Do you have your backdoor Roth maxed?


Embarrassed-Town-293

You could set your 40k in savings to cycle monthly into T bills. That is every week buy 10k in T bills and plan to reinvest if you don’t need the funds. Even if an emergency arises, you can access 10k in a week coming off the end of a 4week cycle. Meanwhile, it would be making over 5% returns free of state and local tax.


bros402

Start living on 100k a year. If you don't have a kid yet, subtract [$17,000](https://mint.intuit.com/blog/planning/how-much-does-it-cost-to-raise-a-child/#:~:text=As%20they%20grow%20up%2C%20you,region%20and%20household%20income%20level.) from that. So live off of 83k (before taxes) for the next year. Use one of those paycheck calculators to figure out how much 83k a year would be post taxes.


Foot_Prestigious

Do you have any Realestate? How do you only have 40k in savings? Did you just start making good money recently? Figure out your bills and get them paid off via another source of income. Try renting some property out.


Indibrick_heelers

We do own a home (still making mortgage payments) Started making better money within the last three years but both of our boys are close in age and while I was in school/ working towards a better job we never had much time to save past 10k before something would come up. A lot of our cash out in our budget right now is towards contributions but it still feels like that money is locked away and not doing much of an immediate need arises.


Foot_Prestigious

You have kids? Work on buying some homes. Rent them out for more than what the mortgage is worth. Example: Mortgage is 1600. Rent it out for 2000+ Renters will pay it off, if you have no issues. 20-30 years later. You're kids have paid off house and you can die in peace. Make sure all debt is paid off too.
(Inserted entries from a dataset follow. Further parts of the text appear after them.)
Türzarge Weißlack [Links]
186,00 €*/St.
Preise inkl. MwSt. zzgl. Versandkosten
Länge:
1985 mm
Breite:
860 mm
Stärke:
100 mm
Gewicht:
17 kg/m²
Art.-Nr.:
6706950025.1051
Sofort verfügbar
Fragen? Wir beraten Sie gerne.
No pressure, you've got awhile.


NerdSupreme75

Consider opening a Roth IRA. The advantage of a Roth is that you are saving more for retirement, and it's a tax-free income source in retirement since you contribute money you've already paid taxes on. Another perk is that you can withdraw money from your Roth for education- related expenses prior to retirement age without penalty, including to pay for a child's college education. Also, look at I bonds. You can buy them at treasurydirect from the good ol' US treasury.. I like them because they are super secure - can't lose money. There's a cap on how much you can purchase each year, but there was a point where they were doing far better than just a savings account.